SOURCE MATERIAL section start
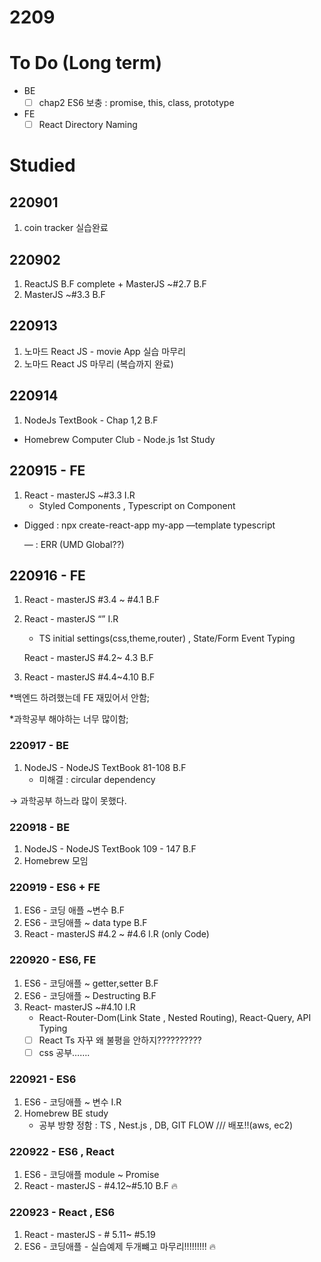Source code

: # 2209

# To Do (Long term)

- BE
    - [ ]  chap2 ES6 보충 : promise, this, class, prototype

- FE
    - [ ]  React Directory Naming

# Studied

## 220901

1. coin tracker 실습완료

## 220902

1. ReactJS B.F complete + MasterJS ~#2.7 B.F
2. MasterJS ~#3.3 B.F

## 220913

1. 노마드 React JS  - movie App 실습 마무리
2. 노마드 React JS  마무리 (복습까지 완료)

## 220914

1. NodeJs TextBook - Chap 1,2 B.F
- Homebrew Computer Club - Node.js 1st Study

## 220915 - FE

1. React - masterJS ~#3.3 I.R
    - Styled Components , Typescript on Component

- Digged : npx create-react-app my-app —template typescript
    
    — : ERR (UMD Global??)
    

## 220916 - FE

1. React - masterJS #3.4 ~ #4.1 B.F
2. React - masterJS “” I.R
    - TS initial settings(css,theme,router) , State/Form Event Typing
    
    React - masterJS #4.2~ 4.3 B.F
    
3. React - masterJS #4.4~4.10 B.F

*백엔드 하려했는데 FE 재밌어서 안함;

*과학공부 해야하는 너무 많이함;

### 220917 - BE

1. NodeJS - NodeJS TextBook 81-108 B.F
    - 미해결 : circular dependency

→ 과학공부 하느라 많이 못했다.

### 220918 - BE

1. NodeJS - NodeJS TextBook 109 - 147 B.F
2. Homebrew 모임

### 220919 - ES6 + FE

1. ES6 - 코딩 애플 ~변수 B.F
2. ES6 - 코딩애플 ~ data type B.F
3. React - masterJS #4.2 ~ #4.6 I.R (only Code)

### 220920 - ES6, FE

1. ES6 - 코딩애플 ~ getter,setter  B.F
2. ES6 - 코딩애플 ~ Destructing B.F
3. React- masterJS ~#4.10 I.R
    - React-Router-Dom(Link State , Nested Routing), React-Query, API Typing
    - [ ]  React Ts 자꾸 왜 불평을 안하지??????????
    - [ ]  css 공부…….

### 220921 - ES6

1. ES6 - 코딩애플 ~ 변수 I.R
2. Homebrew BE study
    - 공부 방향 정함 : TS , Nest.js , DB, GIT FLOW /// 배포!!(aws, ec2)

### 220922 - ES6 , React

1. ES6 - 코딩애플 module ~ Promise
2. React - masterJS - #4.12~#5.10 B.F 🔥

### 220923 - React , ES6

1. React - masterJS - # 5.11~ #5.19
2. ES6 - 코딩애플 - 실습예제 두개뺴고 마무리!!!!!!!!! 🔥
SOURCE MATERIAL section end
WHAT TO DO
Word for word, restate the records shown above, minus the pictures.

REPLY
Source code

: # 2209

# To Do (Long term)

- BE
    - [ ]  chap2 ES6 보충 : promise, this, class, prototype

- FE
    - [ ]  React Directory Naming

# Studied

## 220901

1. coin tracker 실습완료

## 220902

1. ReactJS B.F complete + MasterJS ~#2.7 B.F
2. MasterJS ~#3.3 B.F

## 220913

1. 노마드 React JS  - movie App 실습 마무리
2. 노마드 React JS  마무리 (복습까지 완료)

## 220914

1. NodeJs TextBook - Chap 1,2 B.F
- Homebrew Computer Club - Node.js 1st Study

## 220915 - FE

1. React - masterJS ~#3.3 I.R
    - Styled Components , Typescript on Component

- Digged : npx create-react-app my-app —template typescript
    
    — : ERR (UMD Global??)
    

## 220916 - FE

1. React - masterJS #3.4 ~ #4.1 B.F
2. React - masterJS “” I.R
    - TS initial settings(css,theme,router) , State/Form Event Typing
    
    React - masterJS #4.2~ 4.3 B.F
    
3. React - masterJS #4.4~4.10 B.F

*백엔드 하려했는데 FE 재밌어서 안함;

*과학공부 해야하는 너무 많이함;

### 220917 - BE

1. NodeJS - NodeJS TextBook 81-108 B.F
    - 미해결 : circular dependency

→ 과학공부 하느라 많이 못했다.

### 220918 - BE

1. NodeJS - NodeJS TextBook 109 - 147 B.F
2. Homebrew 모임

### 220919 - ES6 + FE

1. ES6 - 코딩 애플 ~변수 B.F
2. ES6 - 코딩애플 ~ data type B.F
3. React - masterJS #4.2 ~ #4.6 I.R (only Code)

### 220920 - ES6, FE

1. ES6 - 코딩애플 ~ getter,setter  B.F
2. ES6 - 코딩애플 ~ Destructing B.F
3. React- masterJS ~#4.10 I.R
    - React-Router-Dom(Link State , Nested Routing), React-Query, API Typing
    - [ ]  React Ts 자꾸 왜 불평을 안하지??????????
    - [ ]  css 공부…….

### 220921 - ES6

1. ES6 - 코딩애플 ~ 변수 I.R
2. Homebrew BE study
    - 공부 방향 정함 : TS , Nest.js , DB, GIT FLOW /// 배포!!(aws, ec2)

### 220922 - ES6 , React

1. ES6 - 코딩애플 module ~ Promise
2. React - masterJS - #4.12~#5.10 B.F 🔥

### 220923 - React , ES6

1. React - masterJS - # 5.11~ #5.19
2. ES6 - 코딩애플 - 실습예제 두개뺴고 마무리!!!!!!!!! 🔥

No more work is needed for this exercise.